Consider a typical finfluencer post: a slick video promising passive income through crypto staking, with little mention of volatility, security risks, or the lack of Financial Services Compensation Scheme (FSCS) protection. Sedric’s algorithms would flag this as non-compliant, alert the firm in real time, and potentially prevent the post from going live. The aim is not merely to catch infractions after the fact, but to embed compliance into the very process of content creation.
For firms engaging influencers, Sedric offers something even more valuable: a framework for risk-based vetting. By scoring influencers on historical content, tone, and promotional accuracy, the platform helps compliance teams steer marketing away from reputational hazards. In a regulatory environment that now scrutinises not only what is said, but who says it and how, such tools are becoming essential.
The Realpolitik of Compliance
It would be naïve to suggest that the FCA’s actions will chill all influencer-led promotion. Financial firms still face pressure to reach younger, mobile-first customers. A recent report from the Financial Times noted a growing reliance on influencer campaigns by fintech brands looking to capture market share among Gen Z and Millennials. But the days of unchecked influencer marketing are over. What lies ahead is a more sober landscape—one in which creativity must coexist with caution.
This is where Sedric’s value becomes clearest. Compliance, long seen as a drag on innovation, becomes an enabler. Marketing teams are empowered to experiment, secure in the knowledge that each iteration is being scrutinised in real time. Legal and compliance teams are no longer gatekeepers slowing things down, but partners helping the business move faster, safely.

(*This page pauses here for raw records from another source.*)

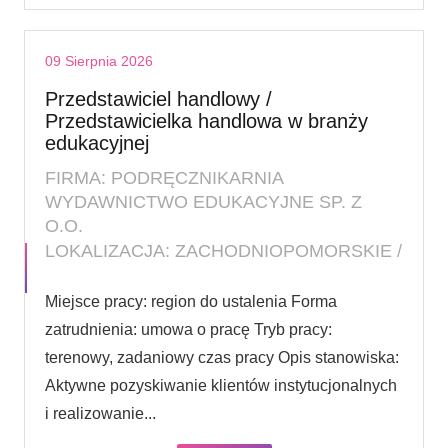
09 Sierpnia 2026
Przedstawiciel handlowy /
Przedstawicielka handlowa w branży
edukacyjnej
FIRMA: PODRĘCZNIKARNIA
WYDAWNICTWO EDUKACYJNE SP. Z
O.O.
LOKALIZACJA: ZACHODNIOPOMORSKIE /
Miejsce pracy: region do ustalenia Forma
zatrudnienia: umowa o pracę Tryb pracy:
terenowy, zadaniowy czas pracy Opis stanowiska:
Aktywne pozyskiwanie klientów instytucjonalnych
i realizowanie...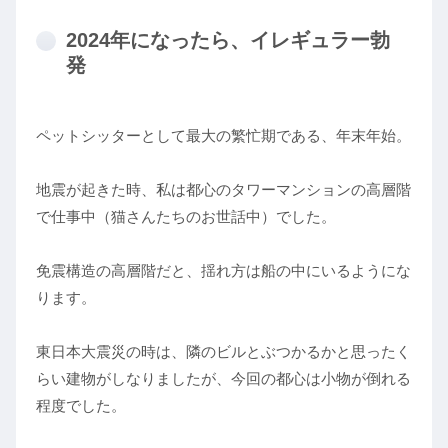
2024年になったら、イレギュラー勃
発
ペットシッターとして最大の繁忙期である、年末年始。
地震が起きた時、私は都心のタワーマンションの高層階
で仕事中（猫さんたちのお世話中）でした。
免震構造の高層階だと、揺れ方は船の中にいるようにな
ります。
東日本大震災の時は、隣のビルとぶつかるかと思ったく
らい建物がしなりましたが、今回の都心は小物が倒れる
程度でした。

And, crucially, when regulators come knocking, Sedric offers an auditable trail—a digital paperchain proving that a firm took every reasonable step to ensure compliance. In the eyes of the FCA, that distinction could mean the difference between a warning and a fine.
Beyond the Crackdown
The FCA’s offensive against finfluencers is part of a larger evolution in financial supervision. As digital-native consumers interact with increasingly decentralised content, regulators are adapting. That adaptation will not stop with influencers. It will extend to AI-generated content, chatbot-led investment advice, and the next iteration of retail financial marketing.
Firms that treat compliance as a living system, rather than a static obligation, will be best placed to thrive. They will need technology—flexible, intelligent, and automated—to keep up.
Though Sedric is unlikely to feature in any viral TikTok, in the boardrooms of financial firms—and perhaps, increasingly, in the halls of the FCA—it may become the name everyone wants to know.